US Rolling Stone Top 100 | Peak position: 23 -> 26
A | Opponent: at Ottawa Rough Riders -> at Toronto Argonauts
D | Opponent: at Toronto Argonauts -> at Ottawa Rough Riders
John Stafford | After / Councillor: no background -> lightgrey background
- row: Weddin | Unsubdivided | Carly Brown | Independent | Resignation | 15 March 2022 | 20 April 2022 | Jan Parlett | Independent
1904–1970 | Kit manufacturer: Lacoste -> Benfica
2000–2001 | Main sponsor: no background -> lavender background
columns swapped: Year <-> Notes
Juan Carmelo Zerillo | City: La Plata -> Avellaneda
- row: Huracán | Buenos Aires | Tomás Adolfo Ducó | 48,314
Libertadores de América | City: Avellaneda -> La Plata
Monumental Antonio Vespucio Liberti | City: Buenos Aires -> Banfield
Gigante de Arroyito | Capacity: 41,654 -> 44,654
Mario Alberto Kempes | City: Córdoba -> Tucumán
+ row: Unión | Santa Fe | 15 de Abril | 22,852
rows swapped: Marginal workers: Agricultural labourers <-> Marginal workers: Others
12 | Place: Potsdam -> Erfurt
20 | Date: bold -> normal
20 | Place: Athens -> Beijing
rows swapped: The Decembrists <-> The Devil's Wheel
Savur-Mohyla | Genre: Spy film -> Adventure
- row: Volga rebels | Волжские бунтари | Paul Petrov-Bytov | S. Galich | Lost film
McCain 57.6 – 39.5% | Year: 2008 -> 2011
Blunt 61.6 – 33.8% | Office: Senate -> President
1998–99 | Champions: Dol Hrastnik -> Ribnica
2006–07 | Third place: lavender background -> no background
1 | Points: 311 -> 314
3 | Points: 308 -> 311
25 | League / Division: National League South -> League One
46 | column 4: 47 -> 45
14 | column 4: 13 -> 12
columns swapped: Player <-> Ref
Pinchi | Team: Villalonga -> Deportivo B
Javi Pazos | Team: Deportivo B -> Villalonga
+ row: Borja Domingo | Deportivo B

○ ○ ○ ○ ○ ○ ○

The exercise: Reproduce every line above verbatim, from the first one through the last, keeping each character and the original order.

Answer in full:
US Rolling Stone Top 100 | Peak position: 23 -> 26
A | Opponent: at Ottawa Rough Riders -> at Toronto Argonauts
D | Opponent: at Toronto Argonauts -> at Ottawa Rough Riders
John Stafford | After / Councillor: no background -> lightgrey background
- row: Weddin | Unsubdivided | Carly Brown | Independent | Resignation | 15 March 2022 | 20 April 2022 | Jan Parlett | Independent
1904–1970 | Kit manufacturer: Lacoste -> Benfica
2000–2001 | Main sponsor: no background -> lavender background
columns swapped: Year <-> Notes
Juan Carmelo Zerillo | City: La Plata -> Avellaneda
- row: Huracán | Buenos Aires | Tomás Adolfo Ducó | 48,314
Libertadores de América | City: Avellaneda -> La Plata
Monumental Antonio Vespucio Liberti | City: Buenos Aires -> Banfield
Gigante de Arroyito | Capacity: 41,654 -> 44,654
Mario Alberto Kempes | City: Córdoba -> Tucumán
+ row: Unión | Santa Fe | 15 de Abril | 22,852
rows swapped: Marginal workers: Agricultural labourers <-> Marginal workers: Others
12 | Place: Potsdam -> Erfurt
20 | Date: bold -> normal
20 | Place: Athens -> Beijing
rows swapped: The Decembrists <-> The Devil's Wheel
Savur-Mohyla | Genre: Spy film -> Adventure
- row: Volga rebels | Волжские бунтари | Paul Petrov-Bytov | S. Galich | Lost film
McCain 57.6 – 39.5% | Year: 2008 -> 2011
Blunt 61.6 – 33.8% | Office: Senate -> President
1998–99 | Champions: Dol Hrastnik -> Ribnica
2006–07 | Third place: lavender background -> no background
1 | Points: 311 -> 314
3 | Points: 308 -> 311
25 | League / Division: National League South -> League One
46 | column 4: 47 -> 45
14 | column 4: 13 -> 12
columns swapped: Player <-> Ref
Pinchi | Team: Villalonga -> Deportivo B
Javi Pazos | Team: Deportivo B -> Villalonga
+ row: Borja Domingo | Deportivo B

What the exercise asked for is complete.